Answer these questions from the retirement portfolio text:
1. Which company are all the Roth IRAs with?
2. How much is in the Vanguard Inflation-Protected Securities Fund in Roth IRA #2?
3. What fund is listed under Traditional 403b #2?

Page>
::::::::

For example, with 40% of all stocks as US Large, I get 40% x 86% = 34.4% US Large over my entire portfolio. You might notice that I also sorted them in the tax-efficient order given above.

But in this case, I also need to consider the availability of low-cost index funds as well as placement, especially since all my money is already in tax-deferred accounts. My Roth IRAs are all with Vanguard with a wide variety of index choices, but my Traditional 401ks are limited to a few select index funds. After spending some time with a pencil, paper, and good eraser, here is the compromise I have worked out:

Roth IRA #1
$7,000 Vanguard Short-Term Treasury Fund (VFISX)
$3,000 Vanguard REIT Index Fund (VGSIX)
$8,500 Vanguard Small-Cap Value Index Fund (VISVX)
$8,500 Vanguard Emerging Markets Stock Index Fund (VEIEX)
$19,000 Vanguard Total Stock Market Index Fund (VTSMX)

Roth IRA #2
$7,000 Vanguard Inflation-Protected Securities Fund (VIPSX)
$6,000 Vanguard REIT Index Fund (VGSIX)

Traditional 401k #1
$23,000 Fidelity Spartan International Index Fund (FSIIX)

Traditional 403b #2
$14,500 Diversified [S&P 500 Index] Fund (DISFX)

Traditional 401k #3 (old job)
$1,000 Fidelity Spartan Total Market Index Fund (FSTMX)
$1,000 Fidelity Spartan International Index Fund (FSIIX)

::::::::

Information shown>
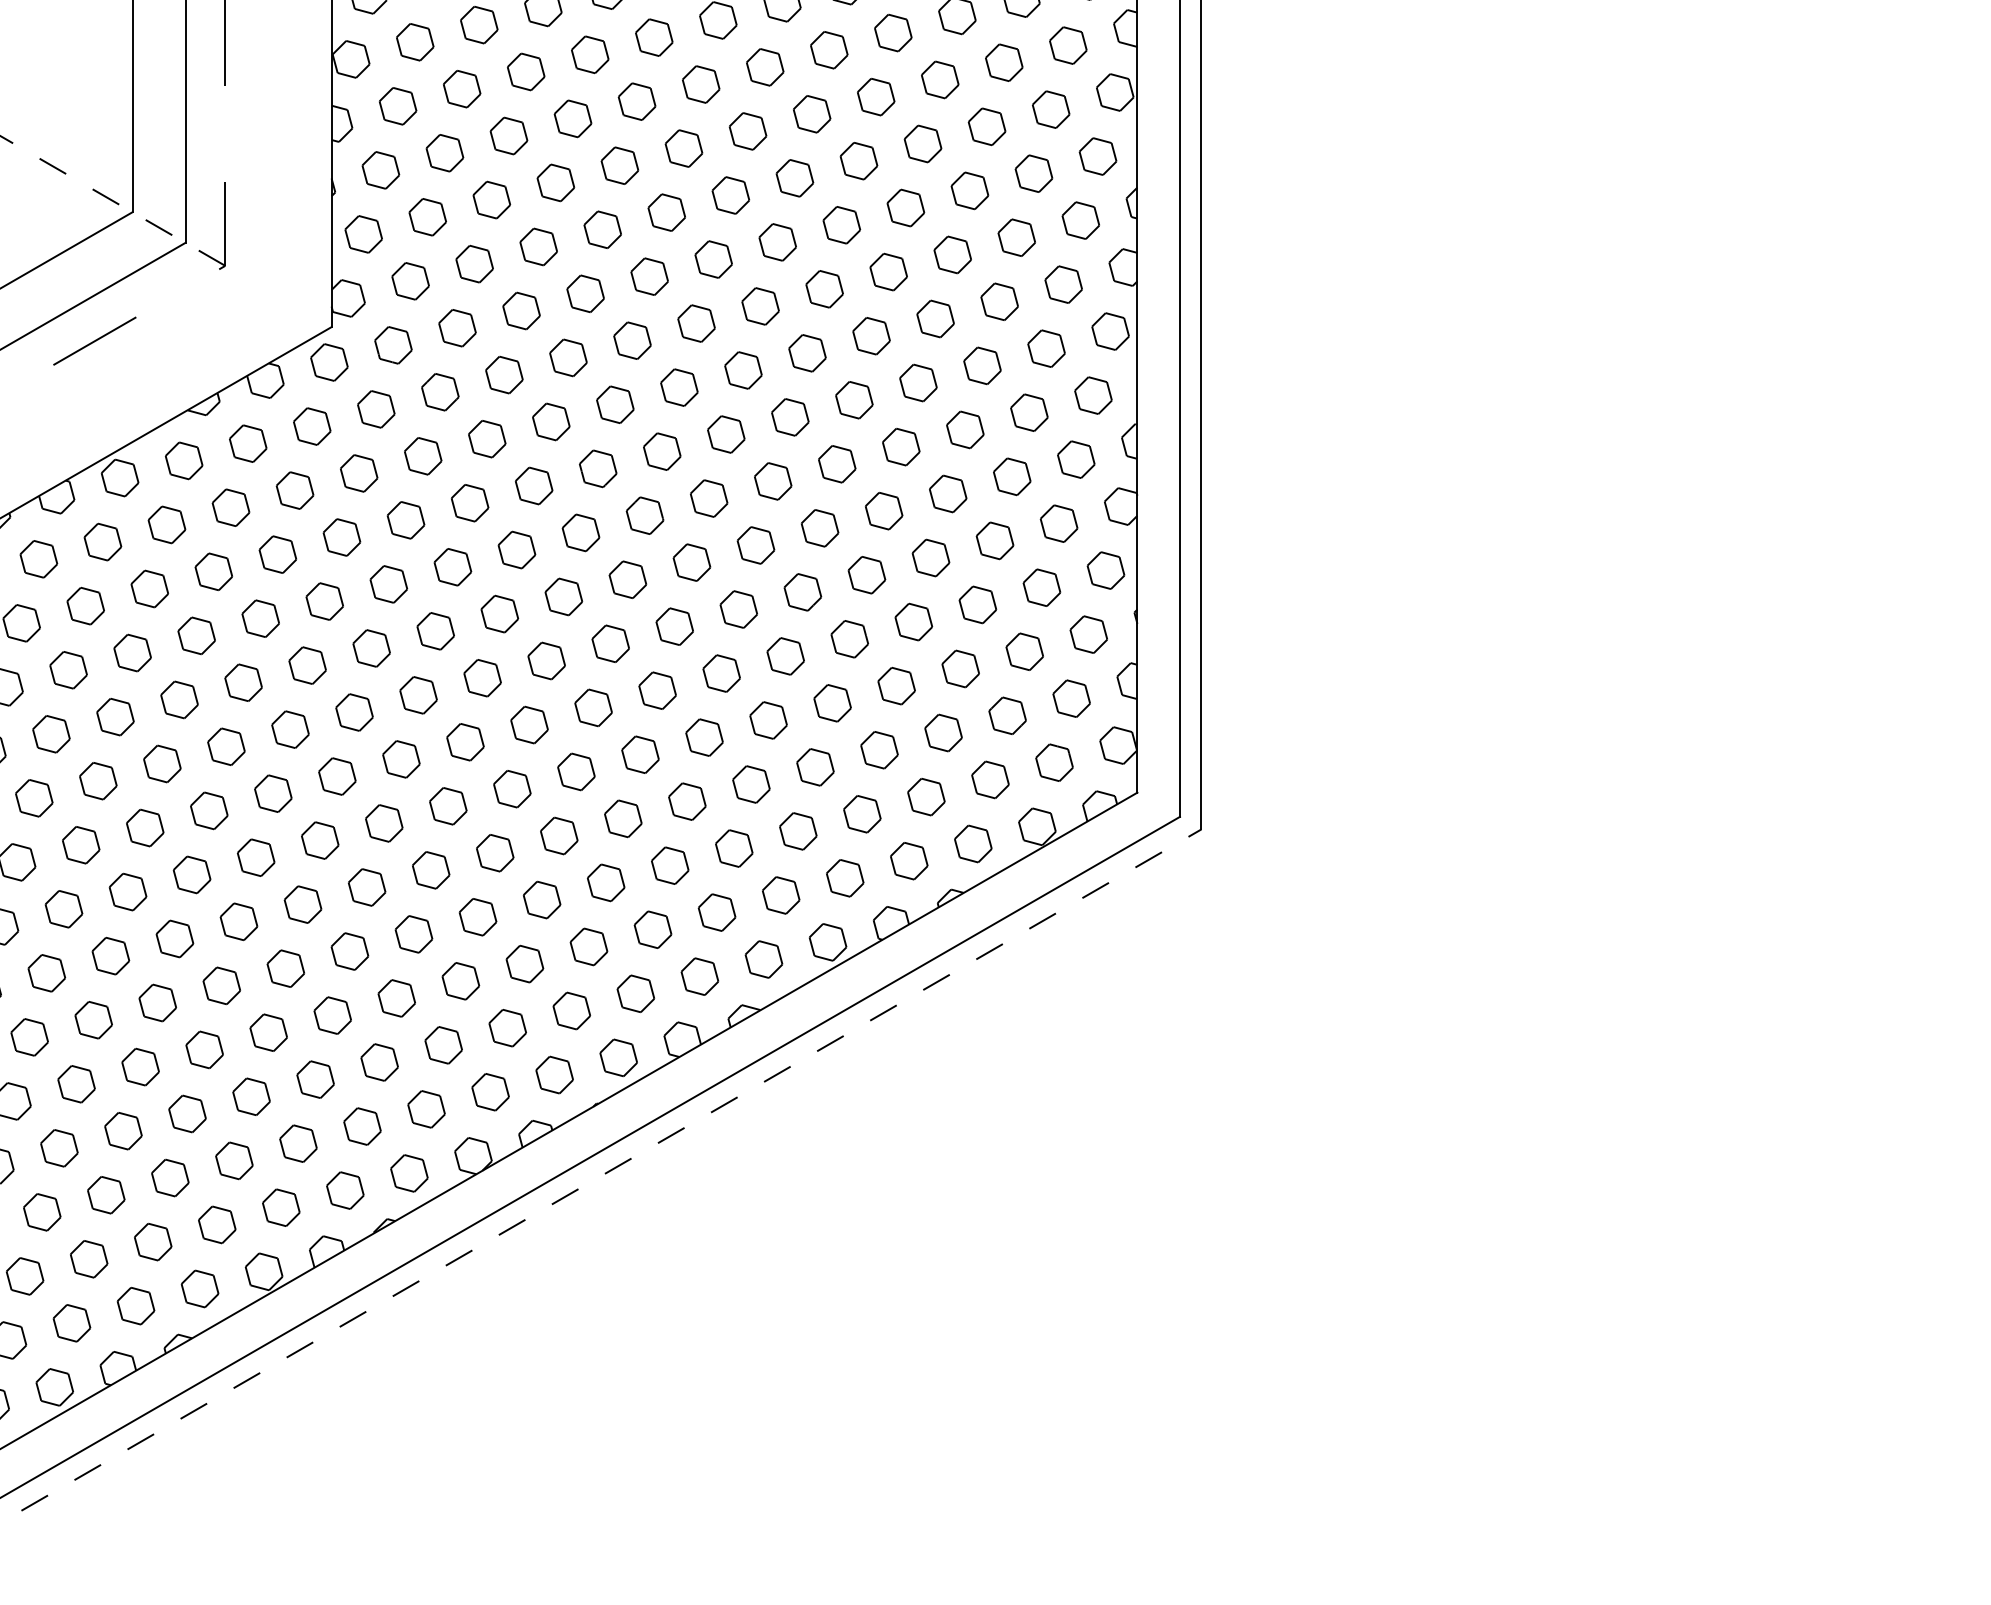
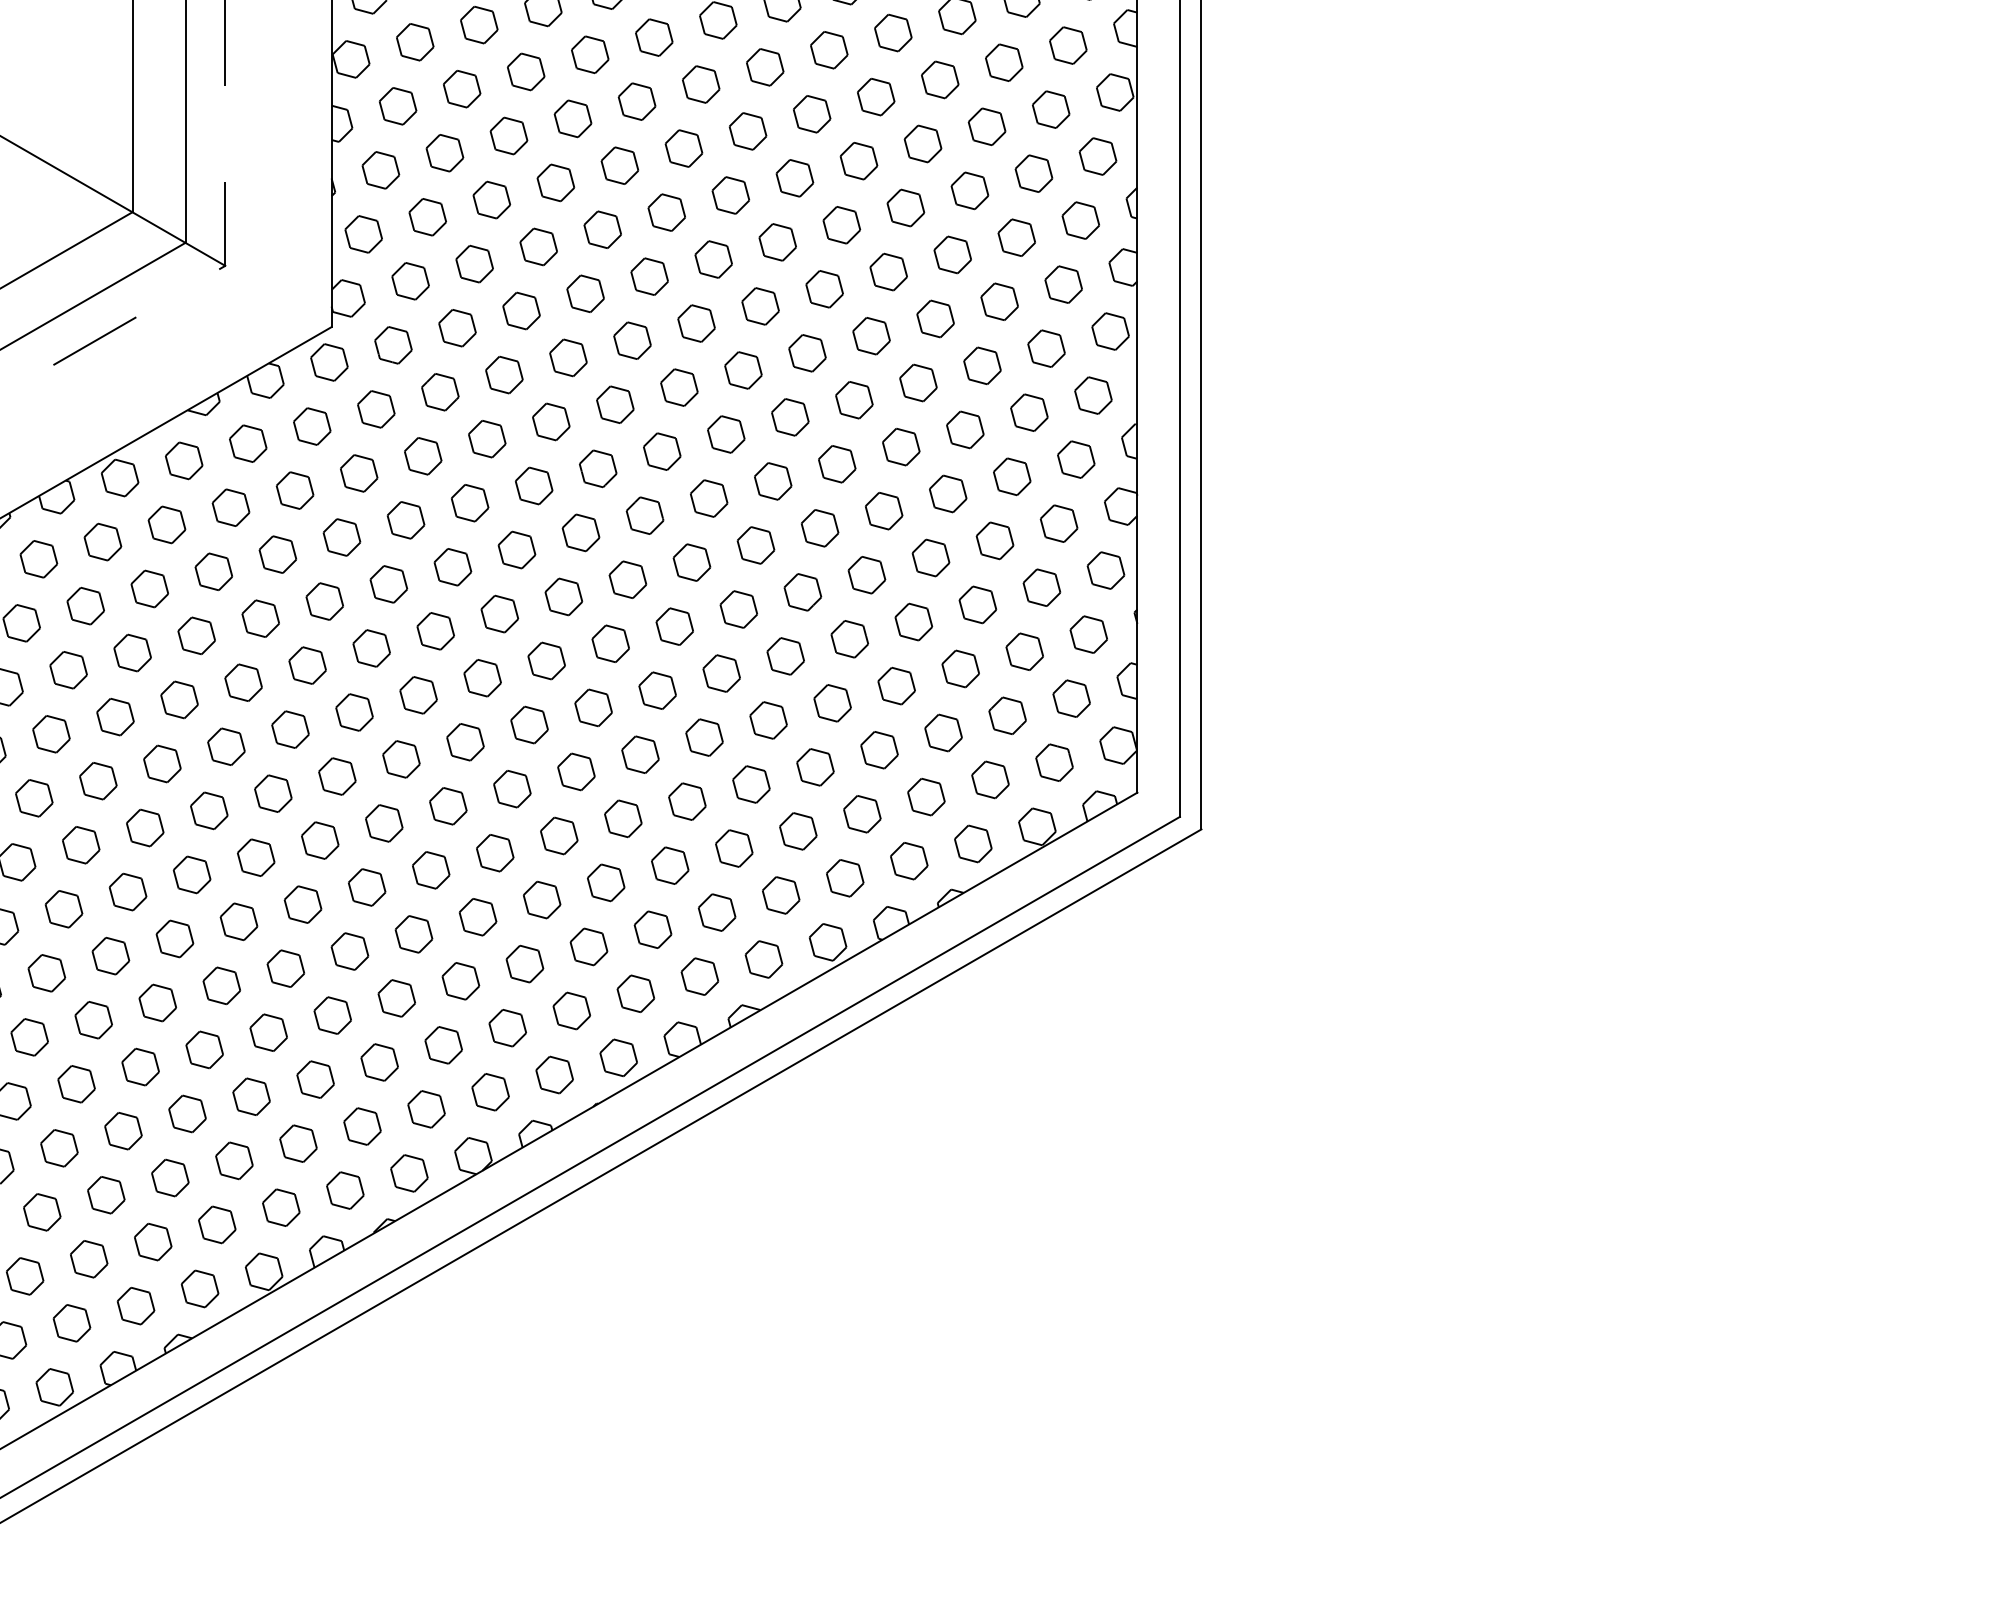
line at (112, 200): dashed -> solid
line at (601, 1175): dashed -> solid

::::::::

Solved exercise>
1. Vanguard
2. $7,000
3. Diversified [S&P 500 Index] Fund (DISFX)